Senate Leaves Lynch Nomination Unfinished
Chamber has adjourned for the weekend and the budget is next up on its agenda.
A bipartisan duo of women senators is trying to salvage the Senate's human-trafficking bill and proceed to a vote on attorney general nominee Loretta Lynch by stripping out a reference to controversial abortion language, but they don't yet have the support of either party's leadership. Now with the Senate adjourning Thursday night until Monday, and the budget next up on the docket, it's unclear how or if this situation will resolve itself. The trafficking legislation won't get another vote until after the budget is finished.
Sens. Heidi Heitkamp, D-N.D., and Susan Collins, R-Maine, announced plans Thursday to remove the reference to the Hyde Amendment that is currently in the bill and route the legislation through the appropriations process.

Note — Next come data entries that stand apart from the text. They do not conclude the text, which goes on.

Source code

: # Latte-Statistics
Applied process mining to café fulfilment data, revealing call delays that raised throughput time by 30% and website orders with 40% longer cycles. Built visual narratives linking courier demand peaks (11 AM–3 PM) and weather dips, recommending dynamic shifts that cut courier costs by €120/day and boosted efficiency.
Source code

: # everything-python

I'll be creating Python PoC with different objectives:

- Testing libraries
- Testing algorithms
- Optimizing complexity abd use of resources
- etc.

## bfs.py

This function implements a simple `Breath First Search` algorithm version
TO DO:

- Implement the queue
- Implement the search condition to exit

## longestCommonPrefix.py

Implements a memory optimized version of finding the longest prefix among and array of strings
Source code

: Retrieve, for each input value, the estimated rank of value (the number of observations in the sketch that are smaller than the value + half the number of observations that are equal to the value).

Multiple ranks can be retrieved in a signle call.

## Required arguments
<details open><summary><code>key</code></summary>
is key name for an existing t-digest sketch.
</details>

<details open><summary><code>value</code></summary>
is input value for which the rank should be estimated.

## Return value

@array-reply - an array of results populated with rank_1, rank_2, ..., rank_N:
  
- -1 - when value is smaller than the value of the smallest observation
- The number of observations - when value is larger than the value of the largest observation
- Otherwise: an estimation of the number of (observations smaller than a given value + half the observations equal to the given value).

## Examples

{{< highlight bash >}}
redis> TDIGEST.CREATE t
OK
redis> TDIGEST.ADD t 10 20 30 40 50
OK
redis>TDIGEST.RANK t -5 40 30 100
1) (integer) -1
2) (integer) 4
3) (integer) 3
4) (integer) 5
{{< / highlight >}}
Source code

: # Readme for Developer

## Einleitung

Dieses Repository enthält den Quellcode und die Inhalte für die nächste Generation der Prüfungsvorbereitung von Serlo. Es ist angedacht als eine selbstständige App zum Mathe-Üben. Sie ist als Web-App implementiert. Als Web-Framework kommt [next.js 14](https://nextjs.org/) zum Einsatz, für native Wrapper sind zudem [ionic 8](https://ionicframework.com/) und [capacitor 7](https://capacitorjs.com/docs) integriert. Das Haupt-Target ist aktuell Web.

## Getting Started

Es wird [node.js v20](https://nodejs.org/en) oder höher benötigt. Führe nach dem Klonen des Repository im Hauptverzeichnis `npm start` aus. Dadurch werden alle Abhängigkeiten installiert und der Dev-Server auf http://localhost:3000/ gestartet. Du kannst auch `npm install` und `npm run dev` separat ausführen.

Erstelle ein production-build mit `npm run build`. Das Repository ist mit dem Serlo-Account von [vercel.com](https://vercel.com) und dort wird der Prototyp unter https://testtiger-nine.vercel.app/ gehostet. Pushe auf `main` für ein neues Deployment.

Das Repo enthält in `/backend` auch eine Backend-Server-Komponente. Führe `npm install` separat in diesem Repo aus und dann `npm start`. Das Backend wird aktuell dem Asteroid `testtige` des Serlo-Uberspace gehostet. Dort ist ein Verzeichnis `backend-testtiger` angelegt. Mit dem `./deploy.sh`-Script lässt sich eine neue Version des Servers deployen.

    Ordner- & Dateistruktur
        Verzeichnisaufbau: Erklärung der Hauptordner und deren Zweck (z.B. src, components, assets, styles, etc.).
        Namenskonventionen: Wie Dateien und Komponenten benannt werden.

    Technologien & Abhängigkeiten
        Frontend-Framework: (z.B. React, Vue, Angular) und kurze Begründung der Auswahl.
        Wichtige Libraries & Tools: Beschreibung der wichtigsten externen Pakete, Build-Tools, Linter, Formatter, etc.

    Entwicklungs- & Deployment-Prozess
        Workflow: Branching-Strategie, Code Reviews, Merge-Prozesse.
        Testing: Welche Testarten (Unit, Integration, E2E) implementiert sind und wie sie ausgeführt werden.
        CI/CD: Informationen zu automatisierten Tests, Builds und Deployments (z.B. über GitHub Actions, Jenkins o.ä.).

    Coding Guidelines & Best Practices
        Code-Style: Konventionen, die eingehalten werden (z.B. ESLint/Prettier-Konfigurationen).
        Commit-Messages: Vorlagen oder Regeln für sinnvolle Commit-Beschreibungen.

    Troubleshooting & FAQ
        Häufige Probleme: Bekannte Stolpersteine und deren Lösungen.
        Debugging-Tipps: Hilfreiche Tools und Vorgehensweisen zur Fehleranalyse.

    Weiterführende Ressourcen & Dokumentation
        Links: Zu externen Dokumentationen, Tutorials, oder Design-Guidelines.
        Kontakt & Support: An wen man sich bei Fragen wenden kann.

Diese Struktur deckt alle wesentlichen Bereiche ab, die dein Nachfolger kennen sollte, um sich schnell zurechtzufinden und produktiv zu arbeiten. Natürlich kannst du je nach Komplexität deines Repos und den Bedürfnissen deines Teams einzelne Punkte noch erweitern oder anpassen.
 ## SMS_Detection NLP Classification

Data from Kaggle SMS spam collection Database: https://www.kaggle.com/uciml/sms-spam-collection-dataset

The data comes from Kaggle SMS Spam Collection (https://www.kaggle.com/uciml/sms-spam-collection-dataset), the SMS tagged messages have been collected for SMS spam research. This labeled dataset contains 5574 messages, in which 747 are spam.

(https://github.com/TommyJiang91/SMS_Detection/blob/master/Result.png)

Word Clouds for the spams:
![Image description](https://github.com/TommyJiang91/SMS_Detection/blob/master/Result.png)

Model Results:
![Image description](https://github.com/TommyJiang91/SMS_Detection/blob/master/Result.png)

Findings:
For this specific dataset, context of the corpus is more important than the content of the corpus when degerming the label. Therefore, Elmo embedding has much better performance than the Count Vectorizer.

The move would still make the money funneled through the appropriations process subject to Hyde rules—which prohibit federal funding for abortions except in instances of rape or incest, or if the mother's life is in danger—but the direct reference in the trafficking bill would be changed.
"The Hyde language is not in our bill," Heitkamp said. "It simply says it creates the fund and that the fund will be subject to appropriations."
Collins said on the Senate floor that the amendment removed the reference "that has been the source of this controversy from this authorizing bill, but does not alter that restriction on federal funds that has existed for 39 years."
The proposal is moving closer to what Democrats are looking for, but Republican leadership is so far uninterested.
GOP Sen. John Cornyn of Texas, who floated his own compromise proposal Thursday morning, said that he appreciated their work, but he was not planning to sign on.
"Anything that erodes the Hyde Amendment, I cannot support," Cornyn said.
Heitkamp said she did not have the backing of Minority Leader Harry Reid at this point.
"This is something Susan and I have been talking about," she said. "We hope they consider it."
With a bipartisan proposal coming late in the game, a resolution on trafficking may not come until April, leaving Loretta Lynch waiting and Democrats, some of whom are already implying that Lynch's nomination is being stalled over race, fuming.